BACAAN:
──────────────────────────────
Materi Kewirausahaan Dalam Lembaga Pelayanan Bukan Bisnis - Selamat pagi sobat Shantycr7, wah uda lama nih aku ga ngpost tentang kewirausahaan, padahal materi dan makalah tentang kewirausahaan ini lumayan banyak loh aku buat, soalnya kan kemaren aku disuruh dosenku untuk ngetik materi kewirausahaan ini dari buku beliau, yah meskipun termasuk buku jaul sih, hehhe tapi isinya lumayan kok ga jadul-jadul amat lah ;)
Nah, mari sama-sama kita bahas topik kewirausaan mengenai "Materi Kewirausahaan Dalam Lembaga Pelayanan Bukan Bisnis"
Nah, mari sama-sama kita bahas topik kewirausaan mengenai "Materi Kewirausahaan Dalam Lembaga Pelayanan Bukan Bisnis"
KEWIRAUSAHAAN DALAM
LEMBAGA PELAYANAN BUKAN BISNIS
Tujuan Khusus
Pengajaran (TKP):
Setelah mempelajari
materi 4 ini, mahasiswa mampu:
1.
Menjelaskan alsan pentingnya
kewiraswastaan dalam Lembaga Pelayanan Bukan Bisnis
2.
Mengidentifikasi kendala-kendala
kewiraswataan dalam Lembaga Pelayanan Bukan Bisnis.
3.
Menjelaskan kebijakan pengembangan
kewiraswataan dalam Lembaga Pelayanan Bukan Bisnis.
Kegiatan:
Pelajari dengan seksama
materi kewiraswastaan dalam lembaga pelayanan bukan bisnis yang disajikan di
bawah ini.
1.
Pentingnya kewiraswastaan dalam lembaga
pelayanan bukan bisnis
Lembaga bukan bisnis atau disebut lembaga pelayanan
masyarakat, seperti kantor pemerintah, serikat buruh, universitas, organisasi
geraja, mesjid, sekolah rumah sakit, organisasi masyarakat dan sosial, asosiasi
profesi, asosiasi perdagangan atau sejenisnya, perlu melakukan kewiraswastaan
dan bersifat inovatif, sebagaimana halnya pada lembaga bisnis. Tidak
disangsikan lagi, mereka mungkin lebih memerlukannya. Perubahan yang sangat
cepat dala masyarakat kita sekarang ini, dalam bidang teknologi atau pun dalam
bidang perekonomian, merupakan ancaman yang semakin besar terhadap lembaga
tersebut namun juga merupakan peluang yang semakin besar pula.
──────────────────────────────
[Entri data yang dikumpulkan]
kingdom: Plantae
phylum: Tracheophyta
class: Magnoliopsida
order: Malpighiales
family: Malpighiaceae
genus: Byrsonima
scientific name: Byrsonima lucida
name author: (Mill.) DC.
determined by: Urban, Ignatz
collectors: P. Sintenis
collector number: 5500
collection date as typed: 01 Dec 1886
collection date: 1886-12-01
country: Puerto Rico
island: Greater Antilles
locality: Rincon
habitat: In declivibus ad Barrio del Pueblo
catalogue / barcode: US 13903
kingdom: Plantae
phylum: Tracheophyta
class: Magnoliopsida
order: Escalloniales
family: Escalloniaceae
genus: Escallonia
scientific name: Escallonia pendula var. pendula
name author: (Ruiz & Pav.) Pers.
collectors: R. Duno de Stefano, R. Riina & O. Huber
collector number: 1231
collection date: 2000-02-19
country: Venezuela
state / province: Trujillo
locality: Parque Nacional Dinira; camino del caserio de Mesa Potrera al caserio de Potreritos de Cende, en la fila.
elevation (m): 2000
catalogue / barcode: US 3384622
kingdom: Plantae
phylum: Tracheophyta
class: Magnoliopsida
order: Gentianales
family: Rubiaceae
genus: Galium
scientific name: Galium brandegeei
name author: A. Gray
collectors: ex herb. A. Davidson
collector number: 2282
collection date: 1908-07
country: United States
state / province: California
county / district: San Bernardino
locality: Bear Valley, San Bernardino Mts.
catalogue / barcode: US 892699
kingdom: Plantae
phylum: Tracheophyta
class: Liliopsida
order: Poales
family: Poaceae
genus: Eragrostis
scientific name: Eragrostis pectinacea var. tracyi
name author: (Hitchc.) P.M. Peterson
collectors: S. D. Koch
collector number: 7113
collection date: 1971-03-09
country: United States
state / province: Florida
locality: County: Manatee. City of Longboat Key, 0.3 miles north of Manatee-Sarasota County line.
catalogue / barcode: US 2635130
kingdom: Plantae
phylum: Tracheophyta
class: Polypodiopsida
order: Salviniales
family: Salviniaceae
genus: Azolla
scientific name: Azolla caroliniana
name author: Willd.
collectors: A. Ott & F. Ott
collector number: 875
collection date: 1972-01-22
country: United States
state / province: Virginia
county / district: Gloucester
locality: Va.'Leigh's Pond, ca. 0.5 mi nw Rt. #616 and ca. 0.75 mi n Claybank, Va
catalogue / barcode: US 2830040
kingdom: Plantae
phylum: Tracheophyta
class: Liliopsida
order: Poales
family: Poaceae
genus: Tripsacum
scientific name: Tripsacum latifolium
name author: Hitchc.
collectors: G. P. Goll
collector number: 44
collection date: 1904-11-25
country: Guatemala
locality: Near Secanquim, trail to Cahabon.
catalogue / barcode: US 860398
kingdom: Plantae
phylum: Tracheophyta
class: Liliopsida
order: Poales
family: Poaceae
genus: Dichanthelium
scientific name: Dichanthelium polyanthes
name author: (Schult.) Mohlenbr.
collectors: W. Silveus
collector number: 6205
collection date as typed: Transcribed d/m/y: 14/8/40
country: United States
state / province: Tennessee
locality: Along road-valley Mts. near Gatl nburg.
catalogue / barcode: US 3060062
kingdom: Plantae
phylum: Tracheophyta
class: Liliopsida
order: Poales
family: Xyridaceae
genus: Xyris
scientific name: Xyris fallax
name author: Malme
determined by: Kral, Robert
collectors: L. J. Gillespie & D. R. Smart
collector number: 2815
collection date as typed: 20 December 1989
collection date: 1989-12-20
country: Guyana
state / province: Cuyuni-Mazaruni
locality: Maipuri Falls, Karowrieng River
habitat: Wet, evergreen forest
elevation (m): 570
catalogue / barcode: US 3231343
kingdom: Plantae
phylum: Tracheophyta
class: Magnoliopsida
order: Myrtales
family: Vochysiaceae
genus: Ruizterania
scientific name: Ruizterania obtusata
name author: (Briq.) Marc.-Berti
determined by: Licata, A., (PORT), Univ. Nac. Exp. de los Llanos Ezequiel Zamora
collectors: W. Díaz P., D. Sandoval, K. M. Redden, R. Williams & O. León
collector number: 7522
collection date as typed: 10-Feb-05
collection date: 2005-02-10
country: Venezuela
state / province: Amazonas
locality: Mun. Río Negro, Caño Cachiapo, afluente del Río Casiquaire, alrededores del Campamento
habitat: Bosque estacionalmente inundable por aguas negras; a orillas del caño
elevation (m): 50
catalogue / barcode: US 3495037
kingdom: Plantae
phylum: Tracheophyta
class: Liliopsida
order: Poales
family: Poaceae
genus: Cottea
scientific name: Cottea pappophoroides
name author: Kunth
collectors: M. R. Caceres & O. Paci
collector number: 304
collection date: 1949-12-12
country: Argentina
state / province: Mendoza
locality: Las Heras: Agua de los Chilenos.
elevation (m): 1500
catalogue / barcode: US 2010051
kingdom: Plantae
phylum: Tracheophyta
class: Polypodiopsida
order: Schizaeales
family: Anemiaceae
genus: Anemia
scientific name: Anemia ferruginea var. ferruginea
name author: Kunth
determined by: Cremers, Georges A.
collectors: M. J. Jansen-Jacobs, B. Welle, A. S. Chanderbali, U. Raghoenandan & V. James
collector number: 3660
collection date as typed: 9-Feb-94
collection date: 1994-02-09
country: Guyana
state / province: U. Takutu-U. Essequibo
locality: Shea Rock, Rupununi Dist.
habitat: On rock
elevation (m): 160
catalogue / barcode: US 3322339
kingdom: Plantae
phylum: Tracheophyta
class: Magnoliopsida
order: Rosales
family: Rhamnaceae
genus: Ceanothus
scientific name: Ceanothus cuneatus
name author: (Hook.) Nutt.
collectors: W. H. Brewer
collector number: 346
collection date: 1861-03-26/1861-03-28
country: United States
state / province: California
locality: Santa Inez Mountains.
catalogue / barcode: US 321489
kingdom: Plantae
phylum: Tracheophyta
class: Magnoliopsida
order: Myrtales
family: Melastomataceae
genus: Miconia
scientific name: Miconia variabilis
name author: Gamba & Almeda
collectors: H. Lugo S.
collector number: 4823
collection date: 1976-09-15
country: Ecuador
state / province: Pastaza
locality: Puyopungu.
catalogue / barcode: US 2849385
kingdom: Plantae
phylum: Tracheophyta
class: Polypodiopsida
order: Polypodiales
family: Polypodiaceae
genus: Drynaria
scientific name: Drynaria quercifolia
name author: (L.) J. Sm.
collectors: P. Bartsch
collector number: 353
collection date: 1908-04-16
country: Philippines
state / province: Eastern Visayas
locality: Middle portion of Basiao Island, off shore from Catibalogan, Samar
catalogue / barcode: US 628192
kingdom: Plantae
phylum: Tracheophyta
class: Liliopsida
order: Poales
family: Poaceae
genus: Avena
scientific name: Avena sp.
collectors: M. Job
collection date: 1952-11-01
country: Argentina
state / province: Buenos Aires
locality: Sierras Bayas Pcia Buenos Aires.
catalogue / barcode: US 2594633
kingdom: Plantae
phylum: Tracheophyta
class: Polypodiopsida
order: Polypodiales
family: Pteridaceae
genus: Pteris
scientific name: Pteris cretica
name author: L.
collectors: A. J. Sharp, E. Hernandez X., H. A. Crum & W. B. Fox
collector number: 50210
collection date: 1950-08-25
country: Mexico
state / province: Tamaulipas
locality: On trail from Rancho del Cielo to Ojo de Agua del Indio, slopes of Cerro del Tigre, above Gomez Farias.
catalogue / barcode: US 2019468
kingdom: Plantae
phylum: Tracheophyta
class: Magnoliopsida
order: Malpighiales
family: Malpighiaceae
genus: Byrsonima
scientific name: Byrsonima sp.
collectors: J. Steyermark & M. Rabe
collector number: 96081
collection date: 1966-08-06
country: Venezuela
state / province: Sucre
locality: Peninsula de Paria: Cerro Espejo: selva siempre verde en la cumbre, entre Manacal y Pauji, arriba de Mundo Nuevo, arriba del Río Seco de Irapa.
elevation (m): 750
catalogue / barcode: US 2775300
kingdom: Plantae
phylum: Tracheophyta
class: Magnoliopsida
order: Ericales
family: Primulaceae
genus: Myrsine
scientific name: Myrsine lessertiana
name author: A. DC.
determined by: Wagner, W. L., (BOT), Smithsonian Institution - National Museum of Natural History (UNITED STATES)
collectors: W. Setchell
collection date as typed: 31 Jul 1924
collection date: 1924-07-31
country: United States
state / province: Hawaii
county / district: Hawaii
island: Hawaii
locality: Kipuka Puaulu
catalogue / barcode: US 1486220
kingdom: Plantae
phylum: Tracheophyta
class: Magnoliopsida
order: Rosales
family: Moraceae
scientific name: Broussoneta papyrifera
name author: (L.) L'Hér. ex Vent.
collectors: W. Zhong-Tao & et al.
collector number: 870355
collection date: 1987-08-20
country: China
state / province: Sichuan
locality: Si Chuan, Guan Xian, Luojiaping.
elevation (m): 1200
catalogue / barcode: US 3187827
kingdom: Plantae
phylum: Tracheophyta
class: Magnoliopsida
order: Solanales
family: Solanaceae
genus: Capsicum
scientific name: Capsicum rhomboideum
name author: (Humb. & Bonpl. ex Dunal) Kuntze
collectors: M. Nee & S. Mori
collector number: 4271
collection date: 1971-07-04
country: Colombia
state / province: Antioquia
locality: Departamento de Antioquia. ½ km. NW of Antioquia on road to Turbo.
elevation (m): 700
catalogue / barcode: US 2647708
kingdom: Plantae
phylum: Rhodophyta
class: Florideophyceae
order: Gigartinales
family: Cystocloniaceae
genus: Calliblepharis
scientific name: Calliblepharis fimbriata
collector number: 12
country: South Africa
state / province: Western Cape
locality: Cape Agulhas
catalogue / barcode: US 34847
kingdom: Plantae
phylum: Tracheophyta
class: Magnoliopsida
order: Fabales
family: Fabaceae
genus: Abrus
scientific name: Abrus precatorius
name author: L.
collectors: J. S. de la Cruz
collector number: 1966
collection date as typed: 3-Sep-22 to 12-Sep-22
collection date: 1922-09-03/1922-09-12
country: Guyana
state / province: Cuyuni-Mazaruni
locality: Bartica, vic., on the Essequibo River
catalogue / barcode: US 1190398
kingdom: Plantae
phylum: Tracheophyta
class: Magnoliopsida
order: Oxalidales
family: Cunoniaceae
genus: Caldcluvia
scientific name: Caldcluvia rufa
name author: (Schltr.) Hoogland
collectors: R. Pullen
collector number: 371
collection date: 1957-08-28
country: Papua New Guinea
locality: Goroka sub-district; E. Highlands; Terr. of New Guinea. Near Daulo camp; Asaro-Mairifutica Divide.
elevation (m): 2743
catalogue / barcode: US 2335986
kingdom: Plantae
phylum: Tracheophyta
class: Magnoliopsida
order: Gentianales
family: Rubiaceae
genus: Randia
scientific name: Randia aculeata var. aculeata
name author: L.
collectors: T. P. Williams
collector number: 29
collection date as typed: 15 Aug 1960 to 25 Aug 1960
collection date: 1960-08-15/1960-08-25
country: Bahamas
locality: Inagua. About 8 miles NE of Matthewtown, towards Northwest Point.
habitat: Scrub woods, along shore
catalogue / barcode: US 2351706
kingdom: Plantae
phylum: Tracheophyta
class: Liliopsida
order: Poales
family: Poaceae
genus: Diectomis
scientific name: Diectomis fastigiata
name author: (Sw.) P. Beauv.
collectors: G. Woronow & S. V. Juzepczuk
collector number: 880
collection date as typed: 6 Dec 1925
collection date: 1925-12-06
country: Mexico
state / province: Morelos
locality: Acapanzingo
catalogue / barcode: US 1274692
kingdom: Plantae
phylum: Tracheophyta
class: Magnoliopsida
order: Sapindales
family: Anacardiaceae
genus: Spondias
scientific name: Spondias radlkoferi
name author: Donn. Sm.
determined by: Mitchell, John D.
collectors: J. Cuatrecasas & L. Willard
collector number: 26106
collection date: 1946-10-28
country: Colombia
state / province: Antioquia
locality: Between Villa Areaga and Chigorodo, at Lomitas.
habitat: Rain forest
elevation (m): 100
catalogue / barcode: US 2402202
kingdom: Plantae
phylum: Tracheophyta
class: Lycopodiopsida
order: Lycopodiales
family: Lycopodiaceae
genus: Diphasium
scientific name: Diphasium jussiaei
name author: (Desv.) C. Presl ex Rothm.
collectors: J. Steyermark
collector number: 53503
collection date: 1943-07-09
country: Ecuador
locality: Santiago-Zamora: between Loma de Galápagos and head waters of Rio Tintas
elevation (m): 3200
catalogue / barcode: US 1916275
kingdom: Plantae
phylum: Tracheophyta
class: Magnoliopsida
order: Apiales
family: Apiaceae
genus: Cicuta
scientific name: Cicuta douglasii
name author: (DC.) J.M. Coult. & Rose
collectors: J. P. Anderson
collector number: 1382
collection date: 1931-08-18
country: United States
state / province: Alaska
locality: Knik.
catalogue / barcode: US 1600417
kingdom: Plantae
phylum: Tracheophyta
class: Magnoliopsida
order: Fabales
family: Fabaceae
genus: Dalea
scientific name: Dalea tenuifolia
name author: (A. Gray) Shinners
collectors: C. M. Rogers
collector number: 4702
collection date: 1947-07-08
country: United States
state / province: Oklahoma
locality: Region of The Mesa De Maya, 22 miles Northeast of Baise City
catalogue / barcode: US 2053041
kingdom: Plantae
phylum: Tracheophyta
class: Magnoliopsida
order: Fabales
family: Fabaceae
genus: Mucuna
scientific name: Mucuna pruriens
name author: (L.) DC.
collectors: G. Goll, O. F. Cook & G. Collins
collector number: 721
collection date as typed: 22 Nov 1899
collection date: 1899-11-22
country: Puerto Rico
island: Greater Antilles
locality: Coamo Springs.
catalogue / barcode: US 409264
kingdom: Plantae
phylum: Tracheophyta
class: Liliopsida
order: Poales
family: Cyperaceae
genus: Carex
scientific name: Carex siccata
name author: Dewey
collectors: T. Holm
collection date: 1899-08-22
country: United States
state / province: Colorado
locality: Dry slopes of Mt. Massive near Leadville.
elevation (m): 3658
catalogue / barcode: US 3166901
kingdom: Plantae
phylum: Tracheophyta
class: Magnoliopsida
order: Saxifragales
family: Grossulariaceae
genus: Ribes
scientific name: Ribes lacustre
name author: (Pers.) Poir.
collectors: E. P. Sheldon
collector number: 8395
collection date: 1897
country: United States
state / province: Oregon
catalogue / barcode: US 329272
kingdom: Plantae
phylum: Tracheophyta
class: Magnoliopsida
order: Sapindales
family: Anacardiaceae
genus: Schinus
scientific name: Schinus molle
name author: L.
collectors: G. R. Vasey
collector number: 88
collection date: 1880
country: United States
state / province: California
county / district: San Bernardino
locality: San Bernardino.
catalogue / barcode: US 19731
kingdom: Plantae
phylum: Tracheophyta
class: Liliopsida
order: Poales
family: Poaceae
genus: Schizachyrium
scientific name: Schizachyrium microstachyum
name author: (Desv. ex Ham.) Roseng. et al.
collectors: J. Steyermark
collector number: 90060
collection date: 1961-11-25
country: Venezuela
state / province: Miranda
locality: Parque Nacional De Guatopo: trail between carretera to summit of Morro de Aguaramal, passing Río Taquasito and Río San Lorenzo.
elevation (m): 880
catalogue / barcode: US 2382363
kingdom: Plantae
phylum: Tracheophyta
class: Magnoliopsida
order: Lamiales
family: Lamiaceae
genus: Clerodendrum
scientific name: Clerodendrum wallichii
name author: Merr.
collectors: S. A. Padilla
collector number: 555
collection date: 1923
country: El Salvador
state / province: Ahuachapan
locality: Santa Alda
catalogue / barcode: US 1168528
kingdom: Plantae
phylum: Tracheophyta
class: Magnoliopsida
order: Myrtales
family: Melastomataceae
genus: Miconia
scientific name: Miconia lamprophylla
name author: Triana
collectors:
──────────────────────────────
SASARAN TUGAS:
(1) Tolong salin ulang baris-baris entri, mulai dari baris yang memuat "collectors: S. A. Padilla" dan berakhir di akhir entri, dengan kedua ujungnya ikut disalin.
(2) Lanjutkan teks tentang kewirausahaan dalam lembaga pelayanan bukan bisnis setelah kalimat terakhirnya.
Teks tentang kewirausahaan dalam lembaga pelayanan bukan bisnis tidak ada hubungannya dengan entri-entri ini.

JAWABAN:
(1)
collectors: S. A. Padilla
collector number: 555
collection date: 1923
country: El Salvador
state / province: Ahuachapan
locality: Santa Alda
catalogue / barcode: US 1168528
kingdom: Plantae
phylum: Tracheophyta
class: Magnoliopsida
order: Myrtales
family: Melastomataceae
genus: Miconia
scientific name: Miconia lamprophylla
name author: Triana
collectors:

(2)
Mengapa
inovasi dalam lembaga pelayanan masyarakat sedemikian pentingnya? Kenapa tidak
membiarkan saja lembaga pelayanan masyarakat yang ada menempuh cara mereka
sendiri? Dan kenapa kita tidak mempercayakan saja inovasi yang kita perlukan
dalam sektor pelayanan masyarakat kepada lembaga baru, yang biasa kita lakukan
secara historis?
Jawabnya
adalah bahwa lembaga pelayanan masyarakat sudah menjadi teramat penting di
negara maju, dan juga sudah terlalu basar untuk diabaikan. Sektor pelayanan
masyarakat, baik milik pemerintah maupun
non pemerintah tetapi bukan pencari laba, telah tumbuh dengan pesat sepanjang abad ini dibandingkan
dengan sektor usaha swasta mungkin tiga sampai lima kali lebh pesat.
Pertumbuhan tersebut lebih pesat lagi terutama semenjak Perang Dunia II.
Sampai
batas tertentu, pertumbuhan ini justru dianggap sudah berlebihan. Apabila suatu
kegiatan pelayanan masyarakat dapat diubah menjadi perusahaan pembuat laba,
kegiatan itu harus diubah demikian. Hal itu hanya berlaku untuk bidang
pelayanan pemerintahan kota seperti yang terjadi di Lincon, Nebraska yang
sekarang “diswastakan”.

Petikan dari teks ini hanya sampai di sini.